Extend the text on associative arrays, beginning right after its final sentence.

*** Selected text ***

Strong advantages of association lists include:
- No knowledge is needed about the keys, such as an order or a hash function.
- For small associative arrays, common in some applications, association lists can take less time and space than other data structures.
- Insertions are done in constant time by consing the new association to the head of the list.
[edit] Specialized representations
If the keys have a specific type, one can often use specialized data structures to gain performance. For example, integer-keyed maps can be implemented using Patricia trees or Judy arrays, and are useful space-saving replacements for sparse arrays. Because this type of data structure can perform longest-prefix matching, they're particularly useful in applications where a single value is assigned to most of a large range of keys with a common prefix except for a few exceptions, such as in routing tables.
String-keyed maps can avoid extra comparisons during lookups by using tries.
[edit] Multimap
A variation of the map (associative array) is the multimap, which is the same as map data structures, but allows a key to be mapped to more than one value. Formally, a multimap can be thought of as a regular associative array that maps unique keys to nonempty multisets of values, although actual implementation may vary. C++'s Standard Template Library provides the "multimap" class for the sorted multiset, and SGI's STL provides the "hash_multimap" class, which implements a multimap using a hash table.
[edit] Language support
Associative arrays are known by many names in different programming languages. In Smalltalk, Objective-C and Python they are called dictionaries; in Perl and Ruby they are called hashes; in Java they are called Maps (see Map) and in Common Lisp they are called hash tables (since Common Lisp typically uses this implementation). In PHP all arrays can be associative, except that the keys are limited to integers and strings and can only be a single level of subscripts. In MUMPS, all arrays are associative, with multiple dimensional arrays (ie: with variable numbers of keys), MUMPS keys are strings with values at any dimensional level allowed to store string values.
In the scripting language Lua, associative arrays, called tables, are used as the primitive building block for all data structures, even arrays. Likewise, in JavaScript, all objects are associative arrays. In MUMPS, the associative arrays are typically stored as B-trees.
Associative arrays can be implemented in any programming language, and one or more implementations of them is typically found either built into the language or the standard library distributed with it (C is a notable exception, as neither the language nor the standard library directly provide one).
[edit] Awk
Awk has built-in, language-level support for associative arrays.
For example:
phonebook["[[Sally Smart]]"] = "555-9999" phonebook["[[John Doe]]"] = "555-1212" phonebook["[[J. Random Hacker]]"] = "555-1337"
You can also loop through an associated array as follows:
for (name in phonebook)
{
print name, " ", phonebook[name]
}
You can also check if an element is in the associative array, and delete elements from an associative array.

*** End of Selected text ***
*** Supplied information ***

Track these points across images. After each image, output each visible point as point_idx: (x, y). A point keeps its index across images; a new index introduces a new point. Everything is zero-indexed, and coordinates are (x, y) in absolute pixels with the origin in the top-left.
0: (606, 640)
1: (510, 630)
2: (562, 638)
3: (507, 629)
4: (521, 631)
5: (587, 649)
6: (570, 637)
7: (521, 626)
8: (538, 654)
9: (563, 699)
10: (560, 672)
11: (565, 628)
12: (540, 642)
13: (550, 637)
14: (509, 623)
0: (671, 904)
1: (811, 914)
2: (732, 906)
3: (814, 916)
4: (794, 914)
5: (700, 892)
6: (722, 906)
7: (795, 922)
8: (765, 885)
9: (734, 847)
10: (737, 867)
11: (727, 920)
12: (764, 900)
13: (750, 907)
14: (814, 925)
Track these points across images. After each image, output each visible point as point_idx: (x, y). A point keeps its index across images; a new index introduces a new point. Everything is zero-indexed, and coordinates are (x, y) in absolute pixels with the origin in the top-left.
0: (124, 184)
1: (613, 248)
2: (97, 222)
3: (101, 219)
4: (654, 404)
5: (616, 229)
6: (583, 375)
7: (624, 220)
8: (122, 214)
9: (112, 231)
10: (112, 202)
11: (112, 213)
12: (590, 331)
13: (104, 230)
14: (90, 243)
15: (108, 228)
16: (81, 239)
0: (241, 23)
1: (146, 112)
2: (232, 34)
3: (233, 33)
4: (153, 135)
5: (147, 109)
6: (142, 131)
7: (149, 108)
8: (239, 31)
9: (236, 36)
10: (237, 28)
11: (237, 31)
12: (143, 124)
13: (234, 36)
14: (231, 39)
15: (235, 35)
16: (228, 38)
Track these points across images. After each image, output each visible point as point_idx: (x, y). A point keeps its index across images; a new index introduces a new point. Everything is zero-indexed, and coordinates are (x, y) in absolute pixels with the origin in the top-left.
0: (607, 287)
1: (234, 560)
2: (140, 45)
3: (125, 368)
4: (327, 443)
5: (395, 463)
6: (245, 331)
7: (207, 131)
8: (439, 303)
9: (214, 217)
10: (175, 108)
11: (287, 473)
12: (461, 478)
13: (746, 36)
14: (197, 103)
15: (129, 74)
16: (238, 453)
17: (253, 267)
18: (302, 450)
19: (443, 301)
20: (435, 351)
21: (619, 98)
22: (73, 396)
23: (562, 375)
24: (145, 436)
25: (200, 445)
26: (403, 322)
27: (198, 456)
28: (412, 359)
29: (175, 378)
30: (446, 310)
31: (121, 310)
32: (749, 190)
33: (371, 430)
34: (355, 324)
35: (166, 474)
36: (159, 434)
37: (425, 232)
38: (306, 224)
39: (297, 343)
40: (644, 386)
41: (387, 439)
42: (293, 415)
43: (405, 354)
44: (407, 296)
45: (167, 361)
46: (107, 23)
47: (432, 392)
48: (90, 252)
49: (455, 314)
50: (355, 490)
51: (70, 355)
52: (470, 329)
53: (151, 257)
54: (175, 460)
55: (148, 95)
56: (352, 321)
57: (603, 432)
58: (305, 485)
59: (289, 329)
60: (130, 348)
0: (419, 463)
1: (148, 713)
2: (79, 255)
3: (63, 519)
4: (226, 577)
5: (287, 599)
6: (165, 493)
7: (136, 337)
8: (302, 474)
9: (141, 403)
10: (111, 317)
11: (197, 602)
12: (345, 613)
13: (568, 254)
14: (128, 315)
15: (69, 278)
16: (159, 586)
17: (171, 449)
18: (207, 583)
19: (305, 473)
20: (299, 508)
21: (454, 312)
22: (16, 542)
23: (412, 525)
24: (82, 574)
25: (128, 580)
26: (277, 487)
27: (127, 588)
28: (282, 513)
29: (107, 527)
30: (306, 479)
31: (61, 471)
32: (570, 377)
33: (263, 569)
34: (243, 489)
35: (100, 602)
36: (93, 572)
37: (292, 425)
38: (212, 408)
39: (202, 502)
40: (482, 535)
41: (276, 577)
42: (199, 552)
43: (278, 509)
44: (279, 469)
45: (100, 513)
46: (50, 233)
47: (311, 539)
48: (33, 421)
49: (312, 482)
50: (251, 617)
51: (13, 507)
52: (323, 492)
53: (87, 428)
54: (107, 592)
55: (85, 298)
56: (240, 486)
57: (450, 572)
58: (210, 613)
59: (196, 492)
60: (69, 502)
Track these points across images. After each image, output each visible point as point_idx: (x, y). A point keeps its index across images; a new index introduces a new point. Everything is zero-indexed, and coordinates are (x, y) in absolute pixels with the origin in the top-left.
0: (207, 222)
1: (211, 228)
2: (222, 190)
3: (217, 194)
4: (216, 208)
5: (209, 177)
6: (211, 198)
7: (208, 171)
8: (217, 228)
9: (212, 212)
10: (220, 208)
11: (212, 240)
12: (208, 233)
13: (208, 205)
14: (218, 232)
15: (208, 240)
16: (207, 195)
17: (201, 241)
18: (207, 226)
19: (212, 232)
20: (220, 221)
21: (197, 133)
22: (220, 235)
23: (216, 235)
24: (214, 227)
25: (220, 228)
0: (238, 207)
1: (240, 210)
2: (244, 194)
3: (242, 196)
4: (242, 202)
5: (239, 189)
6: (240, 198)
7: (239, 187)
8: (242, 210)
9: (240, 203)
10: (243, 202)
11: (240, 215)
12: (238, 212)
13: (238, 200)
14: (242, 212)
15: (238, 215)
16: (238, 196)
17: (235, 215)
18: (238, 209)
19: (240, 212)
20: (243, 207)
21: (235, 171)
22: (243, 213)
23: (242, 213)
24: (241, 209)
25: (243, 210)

*** End of Supplied information ***

-- Response --
Multi-dimensional associative arrays can be implemented in standard Awk using concatenation and e.g. SUBSEP:
{ # for every input line
multi[$1 SUBSEP $2]++;
}
#
END {
for (x in multi) {
split(x, arr, SUBSEP);
print arr[1], arr[2], multi[x];
}
}
Thompson AWK [1] provides built-in multi-dimensional associative arrays:
{ # for every input line
multi[$1][$2]++;
}
#
END {
for (x in multi)
for (y in multi[x])
print x, y, multi[x][y];
}
[edit] C
There is no standard implementation of an associative array in C, but a 3rd party library with BSD license is available here. POSIX 1003.1-2001 describes the functions hcreate(), hdestroy() and hsearch().
[edit] C#
Dim ht As New Hashtable()
ht.Add("testKey", "AssociatedData")
MessageBox.Show(CStr(ht("testKey")))
Hashtable ht = new Hashtable();
ht.Add("testKey", "AssociatedData");
MessageBox.Show((string) ht["testKey"]);
Dictionary<int, string> dic = new Dictionary<int, string>(); dic.Add(7, "Bond"); MessageBox.Show(dic[7]);
In the above sample the Hashtable class is only capable of associating a String key with a value of Object type. Because in .NET all types (save pointers) ultimately derive form Object anything can be put into a Hashtable, even data of different types. This could lead to errors if consuming code expects data to be of a singular type. In the above code casting is required to convert the Object variables back to their original type. Additionally, casting value-types (structures such as integers) to Object to put into the Hashtable and casting them back requires boxing/unboxing which incurs both a slight performance penalty and pollutes the heap with garbage. This changes in C# 2.0 with generic hashtables called dictionaries. There are significant performance and reliability gains to these strongly typed collections because they do not require boxing/unboxing or explicit type casts and introduce compile-time type checks.
[edit] C++
C++ also has a form of associative array called std::map (see Standard Template Library#Containers). One could create a map with the same information as above using C++ with the following code:
#include <map>
#include <string>
int main()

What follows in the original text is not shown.